I settled on one revolution every three minutes. That’s two degrees per second — a 480x time-lapse of the actual sky. If you stare, you can see it turn; if you’re just glancing up from your tasks, it registers as “huh, that looks slightly different.” A background should stay a background.

Decoration must not eat the battery

My first worry was cost. There are hundreds of stars, and recomputing and redrawing them every frame would mean a decoration waking the JS thread forever.

The answer was simple: never redraw the stars. They’re drawn once onto an SVG canvas, and the canvas rotates as a whole. A single rotate transform with useNativeDriver runs the animation on the native thread via the GPU — JavaScript does nothing at all.

Animated.loop(
    Animated.timing(rotation, {
        toValue: 1,
        duration: ROTATION_PERIOD_MS, // 3 minutes
        easing: Easing.linear,
        useNativeDriver: true,
    }),
)

But rotate a rectangular canvas and its corners come up empty — at 45 degrees you’d see starless triangles peeking in at the screen’s corners. So in rotation mode the canvas becomes a square as wide as the screen’s diagonal. At any angle, the screen stays inside the sky.

The teleporting sky bug

After shipping it, I noticed something odd while switching between tabs: every time I came back, the sky had snapped to its original angle.

The cause was simple. When the screen loses focus, rotation stops to save battery — and on stopping, I was resetting the angle to zero. From the sky’s point of view, that’s teleportation. I had built a three-minute slow drift, then undone all of that time with a single tab switch.

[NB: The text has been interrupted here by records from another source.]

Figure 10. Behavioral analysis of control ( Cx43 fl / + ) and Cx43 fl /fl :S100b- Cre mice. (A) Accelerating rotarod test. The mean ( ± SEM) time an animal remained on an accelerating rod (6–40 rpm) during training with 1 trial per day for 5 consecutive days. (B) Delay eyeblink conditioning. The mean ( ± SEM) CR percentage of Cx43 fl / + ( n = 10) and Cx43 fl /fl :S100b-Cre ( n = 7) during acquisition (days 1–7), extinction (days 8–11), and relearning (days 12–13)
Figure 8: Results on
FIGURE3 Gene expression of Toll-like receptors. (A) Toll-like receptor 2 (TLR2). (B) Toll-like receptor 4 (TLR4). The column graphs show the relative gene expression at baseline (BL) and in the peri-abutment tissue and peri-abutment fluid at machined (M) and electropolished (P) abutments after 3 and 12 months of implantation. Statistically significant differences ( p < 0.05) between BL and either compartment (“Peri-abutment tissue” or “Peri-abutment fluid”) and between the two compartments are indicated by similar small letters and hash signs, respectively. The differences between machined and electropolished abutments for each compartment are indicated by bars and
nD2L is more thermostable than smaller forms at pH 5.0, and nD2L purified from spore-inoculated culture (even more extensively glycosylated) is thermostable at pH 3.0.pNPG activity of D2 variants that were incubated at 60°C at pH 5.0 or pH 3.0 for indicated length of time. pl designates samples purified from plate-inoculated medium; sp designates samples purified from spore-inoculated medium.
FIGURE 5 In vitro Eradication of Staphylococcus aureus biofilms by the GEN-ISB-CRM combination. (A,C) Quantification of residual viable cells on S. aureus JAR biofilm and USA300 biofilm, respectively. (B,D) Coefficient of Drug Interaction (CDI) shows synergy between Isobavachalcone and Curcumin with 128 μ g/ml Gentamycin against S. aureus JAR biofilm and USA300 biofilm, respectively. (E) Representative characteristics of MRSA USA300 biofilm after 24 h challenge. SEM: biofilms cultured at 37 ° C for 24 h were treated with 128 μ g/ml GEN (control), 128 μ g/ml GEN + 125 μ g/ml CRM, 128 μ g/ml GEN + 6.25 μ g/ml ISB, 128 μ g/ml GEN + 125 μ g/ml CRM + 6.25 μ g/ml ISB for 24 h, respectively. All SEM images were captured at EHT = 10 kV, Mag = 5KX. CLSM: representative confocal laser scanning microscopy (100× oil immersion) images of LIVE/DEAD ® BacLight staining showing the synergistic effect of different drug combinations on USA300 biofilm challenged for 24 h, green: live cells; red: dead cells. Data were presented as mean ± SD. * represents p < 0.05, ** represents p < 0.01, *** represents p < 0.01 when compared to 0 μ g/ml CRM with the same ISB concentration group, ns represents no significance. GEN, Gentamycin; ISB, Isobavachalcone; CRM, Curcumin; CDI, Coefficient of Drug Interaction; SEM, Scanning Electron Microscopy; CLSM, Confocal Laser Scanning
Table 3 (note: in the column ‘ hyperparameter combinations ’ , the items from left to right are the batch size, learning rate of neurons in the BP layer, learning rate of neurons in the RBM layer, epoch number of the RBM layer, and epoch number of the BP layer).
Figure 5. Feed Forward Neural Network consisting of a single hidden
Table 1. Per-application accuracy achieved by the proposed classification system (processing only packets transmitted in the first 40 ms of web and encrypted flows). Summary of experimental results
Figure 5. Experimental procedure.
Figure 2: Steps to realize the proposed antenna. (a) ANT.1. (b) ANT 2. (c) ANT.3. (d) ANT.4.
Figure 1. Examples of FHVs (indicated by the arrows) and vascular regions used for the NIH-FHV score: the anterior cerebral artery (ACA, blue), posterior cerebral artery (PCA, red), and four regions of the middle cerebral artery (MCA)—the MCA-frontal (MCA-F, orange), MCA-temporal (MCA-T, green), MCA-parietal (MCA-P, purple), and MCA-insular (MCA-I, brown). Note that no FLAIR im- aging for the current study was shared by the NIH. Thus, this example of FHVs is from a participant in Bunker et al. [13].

The fix is pause and resume: save the progress on stop, continue from that angle on restart. There was one trap — React Native’s Animated won’t tell you the current value when you stop an animation. So I keep the start timestamp and compute the progress from elapsed time at the moment of pausing.

return () => {
    animation.stop();
    // Save progress from elapsed time — freeze at the stopped angle
    const elapsed = (Date.now() - startedAt) / ROTATION_PERIOD_MS;
    progressRef.current = (progressRef.current + elapsed) % 1;
    rotation.setValue(progressRef.current);
};

Now the sky waits exactly where it stopped.

If it can’t be seen, it doesn’t turn

One last detail. On busy days, task cards cover the entire screen and the background is invisible. Rotating a sky nobody can see is pure battery waste.

So when the list content fills the viewport, rotation stops. The sky only turns on days when scrolling reveals empty space — the light days. Which feels like the right rule, in hindsight: when you’re busy, there’s no time for stargazing anyway.

What I learned

It was one background decoration, but three things stuck with me.

Physics: if you start from real data, the motion has to follow real data too. A rotation in the wrong direction is instantly visible to anyone who knows the sky.

State: animations have state. Pausing and resetting are different things, and the slower the animation, the bigger that difference looks.

Budget: decoration isn’t free. The native driver takes the JS cost to zero, and when the sky can’t be seen, even that gets turned off.

A three-minute rotation nobody will consciously notice needed this many rules. I think that was precisely the cost of making it unnoticeable.